## WORK ITEM:
Reproduce the lines from the start of the records through the line that contains "timorenses aprobasen la", with both ends included.

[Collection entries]
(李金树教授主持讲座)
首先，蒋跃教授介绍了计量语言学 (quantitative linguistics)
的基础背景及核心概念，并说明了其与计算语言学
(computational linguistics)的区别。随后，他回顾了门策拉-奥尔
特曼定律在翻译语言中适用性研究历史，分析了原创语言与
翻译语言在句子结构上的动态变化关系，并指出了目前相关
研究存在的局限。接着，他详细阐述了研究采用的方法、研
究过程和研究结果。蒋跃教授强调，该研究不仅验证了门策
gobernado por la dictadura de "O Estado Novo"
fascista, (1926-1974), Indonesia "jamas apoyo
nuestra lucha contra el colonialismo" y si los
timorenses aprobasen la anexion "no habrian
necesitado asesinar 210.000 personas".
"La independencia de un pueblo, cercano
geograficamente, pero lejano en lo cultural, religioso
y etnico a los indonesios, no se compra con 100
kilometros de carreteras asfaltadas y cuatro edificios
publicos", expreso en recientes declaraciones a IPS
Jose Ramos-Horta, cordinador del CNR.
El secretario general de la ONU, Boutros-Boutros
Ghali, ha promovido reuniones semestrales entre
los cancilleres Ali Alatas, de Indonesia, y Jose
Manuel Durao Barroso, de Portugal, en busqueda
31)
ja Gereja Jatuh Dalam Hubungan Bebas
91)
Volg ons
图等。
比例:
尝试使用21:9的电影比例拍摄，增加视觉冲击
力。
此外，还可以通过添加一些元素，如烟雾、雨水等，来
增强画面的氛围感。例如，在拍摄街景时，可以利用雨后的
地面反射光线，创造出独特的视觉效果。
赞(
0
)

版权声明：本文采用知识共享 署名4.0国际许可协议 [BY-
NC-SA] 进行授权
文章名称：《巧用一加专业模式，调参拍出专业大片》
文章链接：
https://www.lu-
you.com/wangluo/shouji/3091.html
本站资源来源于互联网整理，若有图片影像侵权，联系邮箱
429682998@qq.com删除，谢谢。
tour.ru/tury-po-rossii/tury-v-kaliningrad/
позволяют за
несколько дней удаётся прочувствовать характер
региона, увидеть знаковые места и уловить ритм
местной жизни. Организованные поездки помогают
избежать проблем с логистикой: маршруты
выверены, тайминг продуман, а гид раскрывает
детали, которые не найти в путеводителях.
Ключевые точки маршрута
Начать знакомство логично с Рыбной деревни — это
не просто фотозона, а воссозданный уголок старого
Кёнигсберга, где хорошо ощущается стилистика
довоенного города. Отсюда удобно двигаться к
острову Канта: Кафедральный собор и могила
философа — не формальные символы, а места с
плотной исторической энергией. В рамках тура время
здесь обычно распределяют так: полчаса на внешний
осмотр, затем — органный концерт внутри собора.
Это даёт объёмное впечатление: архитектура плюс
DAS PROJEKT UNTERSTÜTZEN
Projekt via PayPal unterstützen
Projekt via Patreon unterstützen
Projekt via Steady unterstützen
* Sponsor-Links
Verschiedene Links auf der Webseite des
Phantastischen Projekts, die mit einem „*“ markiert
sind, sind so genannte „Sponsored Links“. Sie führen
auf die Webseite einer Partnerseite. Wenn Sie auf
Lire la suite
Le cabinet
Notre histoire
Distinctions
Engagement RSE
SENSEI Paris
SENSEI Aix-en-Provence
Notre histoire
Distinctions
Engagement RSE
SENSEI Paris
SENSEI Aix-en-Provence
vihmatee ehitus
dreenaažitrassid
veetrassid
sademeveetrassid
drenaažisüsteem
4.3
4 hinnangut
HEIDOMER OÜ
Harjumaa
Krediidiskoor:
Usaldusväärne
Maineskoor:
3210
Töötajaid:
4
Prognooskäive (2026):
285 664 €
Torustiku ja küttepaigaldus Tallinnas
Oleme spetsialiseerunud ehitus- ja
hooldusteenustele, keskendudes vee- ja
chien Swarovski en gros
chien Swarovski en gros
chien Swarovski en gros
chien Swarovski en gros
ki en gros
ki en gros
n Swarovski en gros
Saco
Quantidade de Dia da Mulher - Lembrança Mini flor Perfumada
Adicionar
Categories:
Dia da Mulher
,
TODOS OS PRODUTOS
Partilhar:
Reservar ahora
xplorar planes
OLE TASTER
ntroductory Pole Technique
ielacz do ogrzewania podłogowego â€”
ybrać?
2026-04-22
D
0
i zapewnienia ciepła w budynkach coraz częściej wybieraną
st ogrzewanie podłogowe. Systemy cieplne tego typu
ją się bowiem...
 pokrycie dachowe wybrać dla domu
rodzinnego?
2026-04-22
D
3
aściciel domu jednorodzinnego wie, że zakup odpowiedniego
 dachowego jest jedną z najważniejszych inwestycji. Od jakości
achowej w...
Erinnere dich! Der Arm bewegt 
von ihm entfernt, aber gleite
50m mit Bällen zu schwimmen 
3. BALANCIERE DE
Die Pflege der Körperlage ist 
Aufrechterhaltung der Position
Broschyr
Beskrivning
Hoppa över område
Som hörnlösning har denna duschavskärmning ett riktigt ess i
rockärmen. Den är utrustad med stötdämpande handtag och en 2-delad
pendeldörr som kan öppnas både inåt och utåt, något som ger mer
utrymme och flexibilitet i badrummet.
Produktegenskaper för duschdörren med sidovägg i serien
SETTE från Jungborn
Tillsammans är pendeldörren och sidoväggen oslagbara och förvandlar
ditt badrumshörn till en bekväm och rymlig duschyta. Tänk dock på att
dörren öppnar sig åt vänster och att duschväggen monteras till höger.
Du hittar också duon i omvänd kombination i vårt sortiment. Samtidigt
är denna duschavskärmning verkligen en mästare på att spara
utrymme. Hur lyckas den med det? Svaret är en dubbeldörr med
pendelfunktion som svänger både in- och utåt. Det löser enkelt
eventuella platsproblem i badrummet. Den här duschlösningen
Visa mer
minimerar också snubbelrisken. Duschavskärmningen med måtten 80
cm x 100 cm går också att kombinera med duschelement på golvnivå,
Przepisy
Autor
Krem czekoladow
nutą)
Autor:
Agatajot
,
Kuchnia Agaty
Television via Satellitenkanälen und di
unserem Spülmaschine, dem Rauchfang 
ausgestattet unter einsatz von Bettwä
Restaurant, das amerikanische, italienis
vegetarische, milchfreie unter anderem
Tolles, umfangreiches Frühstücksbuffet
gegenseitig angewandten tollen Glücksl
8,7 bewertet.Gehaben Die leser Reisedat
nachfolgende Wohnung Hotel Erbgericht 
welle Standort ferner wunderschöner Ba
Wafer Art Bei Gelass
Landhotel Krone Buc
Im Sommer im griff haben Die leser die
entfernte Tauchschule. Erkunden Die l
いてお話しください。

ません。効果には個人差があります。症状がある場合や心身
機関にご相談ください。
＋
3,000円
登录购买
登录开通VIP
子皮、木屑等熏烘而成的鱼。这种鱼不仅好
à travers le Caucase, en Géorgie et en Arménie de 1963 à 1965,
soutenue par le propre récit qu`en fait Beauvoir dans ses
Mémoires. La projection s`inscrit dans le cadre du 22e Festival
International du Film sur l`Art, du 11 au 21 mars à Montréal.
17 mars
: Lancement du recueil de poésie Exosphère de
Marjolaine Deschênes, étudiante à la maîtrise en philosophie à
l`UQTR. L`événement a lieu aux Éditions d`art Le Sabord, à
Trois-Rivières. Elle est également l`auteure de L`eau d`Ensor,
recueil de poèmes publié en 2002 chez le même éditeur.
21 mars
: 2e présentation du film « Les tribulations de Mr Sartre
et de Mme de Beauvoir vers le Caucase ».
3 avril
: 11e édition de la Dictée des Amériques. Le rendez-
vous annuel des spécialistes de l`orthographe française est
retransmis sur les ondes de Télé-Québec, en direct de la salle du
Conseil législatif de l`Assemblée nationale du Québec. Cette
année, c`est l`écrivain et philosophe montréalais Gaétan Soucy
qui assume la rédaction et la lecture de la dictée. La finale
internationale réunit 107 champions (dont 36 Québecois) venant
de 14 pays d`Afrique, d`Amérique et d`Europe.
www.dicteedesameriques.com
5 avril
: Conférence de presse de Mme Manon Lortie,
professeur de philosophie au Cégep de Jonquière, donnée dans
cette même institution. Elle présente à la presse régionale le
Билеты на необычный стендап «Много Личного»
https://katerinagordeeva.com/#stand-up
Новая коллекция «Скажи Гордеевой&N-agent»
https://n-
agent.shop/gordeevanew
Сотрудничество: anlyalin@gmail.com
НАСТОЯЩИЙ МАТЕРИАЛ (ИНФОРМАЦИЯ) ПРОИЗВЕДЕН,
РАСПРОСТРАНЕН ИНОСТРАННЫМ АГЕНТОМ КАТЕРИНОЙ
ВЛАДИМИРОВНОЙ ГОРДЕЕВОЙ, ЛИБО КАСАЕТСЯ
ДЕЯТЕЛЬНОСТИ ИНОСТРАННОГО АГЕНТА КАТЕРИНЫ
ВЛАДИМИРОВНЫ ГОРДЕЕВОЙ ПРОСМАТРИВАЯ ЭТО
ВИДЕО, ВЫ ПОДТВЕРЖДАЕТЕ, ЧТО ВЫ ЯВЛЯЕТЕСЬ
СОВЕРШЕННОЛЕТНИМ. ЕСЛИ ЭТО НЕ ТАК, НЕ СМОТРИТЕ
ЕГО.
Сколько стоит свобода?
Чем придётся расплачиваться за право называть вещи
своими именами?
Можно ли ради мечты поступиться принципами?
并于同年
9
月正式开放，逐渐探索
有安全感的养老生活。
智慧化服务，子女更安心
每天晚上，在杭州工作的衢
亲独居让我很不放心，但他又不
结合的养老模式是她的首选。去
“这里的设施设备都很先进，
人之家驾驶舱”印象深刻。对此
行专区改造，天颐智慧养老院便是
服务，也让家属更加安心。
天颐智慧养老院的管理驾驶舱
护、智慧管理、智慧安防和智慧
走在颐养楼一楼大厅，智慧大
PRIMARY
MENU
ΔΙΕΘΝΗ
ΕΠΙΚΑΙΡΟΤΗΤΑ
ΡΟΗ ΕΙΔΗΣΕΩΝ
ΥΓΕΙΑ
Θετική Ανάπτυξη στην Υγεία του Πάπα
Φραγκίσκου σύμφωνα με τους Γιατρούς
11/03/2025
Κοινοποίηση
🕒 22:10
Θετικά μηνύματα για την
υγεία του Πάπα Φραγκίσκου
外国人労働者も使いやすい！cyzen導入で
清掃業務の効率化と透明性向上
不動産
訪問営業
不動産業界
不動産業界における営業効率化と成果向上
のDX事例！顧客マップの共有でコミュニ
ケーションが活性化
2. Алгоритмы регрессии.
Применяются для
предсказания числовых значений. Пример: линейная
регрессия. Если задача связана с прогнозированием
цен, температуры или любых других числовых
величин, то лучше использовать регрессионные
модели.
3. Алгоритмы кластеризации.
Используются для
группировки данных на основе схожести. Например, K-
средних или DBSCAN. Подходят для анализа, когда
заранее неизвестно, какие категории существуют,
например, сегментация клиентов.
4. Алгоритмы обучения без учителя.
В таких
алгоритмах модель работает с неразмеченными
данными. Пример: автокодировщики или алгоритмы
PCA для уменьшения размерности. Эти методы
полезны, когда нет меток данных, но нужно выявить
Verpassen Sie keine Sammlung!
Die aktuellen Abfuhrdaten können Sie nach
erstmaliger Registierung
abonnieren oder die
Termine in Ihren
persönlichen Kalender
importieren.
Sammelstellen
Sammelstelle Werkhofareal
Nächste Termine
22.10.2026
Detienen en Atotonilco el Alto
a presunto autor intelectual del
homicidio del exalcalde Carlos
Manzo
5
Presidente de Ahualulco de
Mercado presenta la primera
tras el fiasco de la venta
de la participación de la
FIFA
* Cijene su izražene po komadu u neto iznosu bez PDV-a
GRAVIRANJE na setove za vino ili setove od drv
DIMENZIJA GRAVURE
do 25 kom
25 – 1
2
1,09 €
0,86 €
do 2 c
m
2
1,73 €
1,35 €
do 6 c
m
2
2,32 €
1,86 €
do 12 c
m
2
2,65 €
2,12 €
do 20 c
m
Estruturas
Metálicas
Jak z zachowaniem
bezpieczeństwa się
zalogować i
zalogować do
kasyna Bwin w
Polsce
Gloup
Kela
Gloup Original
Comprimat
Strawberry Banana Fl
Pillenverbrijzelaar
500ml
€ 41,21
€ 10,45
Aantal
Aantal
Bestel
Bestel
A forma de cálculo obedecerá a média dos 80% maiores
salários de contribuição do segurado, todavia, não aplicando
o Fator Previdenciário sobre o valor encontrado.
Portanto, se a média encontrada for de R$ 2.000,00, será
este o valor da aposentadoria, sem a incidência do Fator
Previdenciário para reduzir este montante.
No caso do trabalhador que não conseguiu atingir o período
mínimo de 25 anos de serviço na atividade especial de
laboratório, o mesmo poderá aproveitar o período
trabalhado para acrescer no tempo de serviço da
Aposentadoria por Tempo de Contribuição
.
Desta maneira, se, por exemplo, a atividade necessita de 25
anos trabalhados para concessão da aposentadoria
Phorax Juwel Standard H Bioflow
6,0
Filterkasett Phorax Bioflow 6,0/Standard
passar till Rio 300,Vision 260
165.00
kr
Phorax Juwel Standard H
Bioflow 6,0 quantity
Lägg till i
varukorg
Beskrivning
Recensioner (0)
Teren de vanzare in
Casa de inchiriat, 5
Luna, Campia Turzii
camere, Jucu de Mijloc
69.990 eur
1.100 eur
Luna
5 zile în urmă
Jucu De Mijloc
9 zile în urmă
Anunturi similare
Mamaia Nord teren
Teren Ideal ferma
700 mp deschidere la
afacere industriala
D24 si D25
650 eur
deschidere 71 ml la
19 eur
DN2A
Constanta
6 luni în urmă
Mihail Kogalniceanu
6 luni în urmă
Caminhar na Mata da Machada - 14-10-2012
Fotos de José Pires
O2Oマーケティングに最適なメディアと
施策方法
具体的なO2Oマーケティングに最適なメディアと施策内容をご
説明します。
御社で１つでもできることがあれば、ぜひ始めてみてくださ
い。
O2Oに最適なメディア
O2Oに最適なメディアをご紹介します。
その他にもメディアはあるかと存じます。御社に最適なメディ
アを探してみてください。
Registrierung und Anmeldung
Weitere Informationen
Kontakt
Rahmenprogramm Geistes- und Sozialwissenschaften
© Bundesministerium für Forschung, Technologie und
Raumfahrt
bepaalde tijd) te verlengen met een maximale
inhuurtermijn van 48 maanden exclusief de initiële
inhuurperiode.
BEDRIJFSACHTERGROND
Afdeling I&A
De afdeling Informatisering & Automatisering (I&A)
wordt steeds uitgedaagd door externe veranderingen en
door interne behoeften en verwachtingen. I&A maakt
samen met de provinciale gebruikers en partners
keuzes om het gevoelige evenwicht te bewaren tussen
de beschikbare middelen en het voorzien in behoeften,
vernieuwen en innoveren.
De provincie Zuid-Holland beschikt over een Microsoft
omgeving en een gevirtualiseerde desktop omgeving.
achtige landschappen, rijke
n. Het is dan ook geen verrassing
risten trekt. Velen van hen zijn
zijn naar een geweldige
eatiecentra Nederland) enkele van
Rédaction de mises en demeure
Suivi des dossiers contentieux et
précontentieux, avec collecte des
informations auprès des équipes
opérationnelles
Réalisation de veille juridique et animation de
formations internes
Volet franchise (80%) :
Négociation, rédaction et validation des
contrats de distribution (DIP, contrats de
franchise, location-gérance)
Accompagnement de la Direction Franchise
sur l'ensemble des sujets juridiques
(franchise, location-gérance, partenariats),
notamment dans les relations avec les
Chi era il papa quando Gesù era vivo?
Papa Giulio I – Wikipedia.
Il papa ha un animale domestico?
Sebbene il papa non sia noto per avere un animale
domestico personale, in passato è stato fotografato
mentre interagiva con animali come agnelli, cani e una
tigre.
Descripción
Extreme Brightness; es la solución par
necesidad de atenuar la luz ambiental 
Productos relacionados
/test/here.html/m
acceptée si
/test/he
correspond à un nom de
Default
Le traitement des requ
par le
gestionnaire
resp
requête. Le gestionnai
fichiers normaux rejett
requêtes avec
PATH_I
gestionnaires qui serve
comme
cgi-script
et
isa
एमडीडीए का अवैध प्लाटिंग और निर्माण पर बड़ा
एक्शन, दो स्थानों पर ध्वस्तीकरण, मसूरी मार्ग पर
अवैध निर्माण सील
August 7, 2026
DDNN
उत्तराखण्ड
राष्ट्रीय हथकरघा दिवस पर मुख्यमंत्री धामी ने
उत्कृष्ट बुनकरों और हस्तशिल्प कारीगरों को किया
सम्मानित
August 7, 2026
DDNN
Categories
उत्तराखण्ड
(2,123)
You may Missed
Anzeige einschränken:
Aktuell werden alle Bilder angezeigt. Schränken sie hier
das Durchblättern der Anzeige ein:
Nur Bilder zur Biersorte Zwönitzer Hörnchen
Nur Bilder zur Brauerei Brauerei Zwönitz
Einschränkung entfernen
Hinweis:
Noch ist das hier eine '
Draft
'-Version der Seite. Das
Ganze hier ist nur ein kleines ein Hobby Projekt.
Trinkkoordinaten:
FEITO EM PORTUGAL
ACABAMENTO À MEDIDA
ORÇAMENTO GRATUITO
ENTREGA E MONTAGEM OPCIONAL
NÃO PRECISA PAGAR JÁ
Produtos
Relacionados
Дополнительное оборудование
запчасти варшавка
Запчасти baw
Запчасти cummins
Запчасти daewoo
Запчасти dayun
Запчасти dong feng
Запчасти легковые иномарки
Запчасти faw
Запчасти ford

## EXERCISE RESULT:
(李金树教授主持讲座)
首先，蒋跃教授介绍了计量语言学 (quantitative linguistics)
的基础背景及核心概念，并说明了其与计算语言学
(computational linguistics)的区别。随后，他回顾了门策拉-奥尔
特曼定律在翻译语言中适用性研究历史，分析了原创语言与
翻译语言在句子结构上的动态变化关系，并指出了目前相关
研究存在的局限。接着，他详细阐述了研究采用的方法、研
究过程和研究结果。蒋跃教授强调，该研究不仅验证了门策
gobernado por la dictadura de "O Estado Novo"
fascista, (1926-1974), Indonesia "jamas apoyo
nuestra lucha contra el colonialismo" y si los
timorenses aprobasen la anexion "no habrian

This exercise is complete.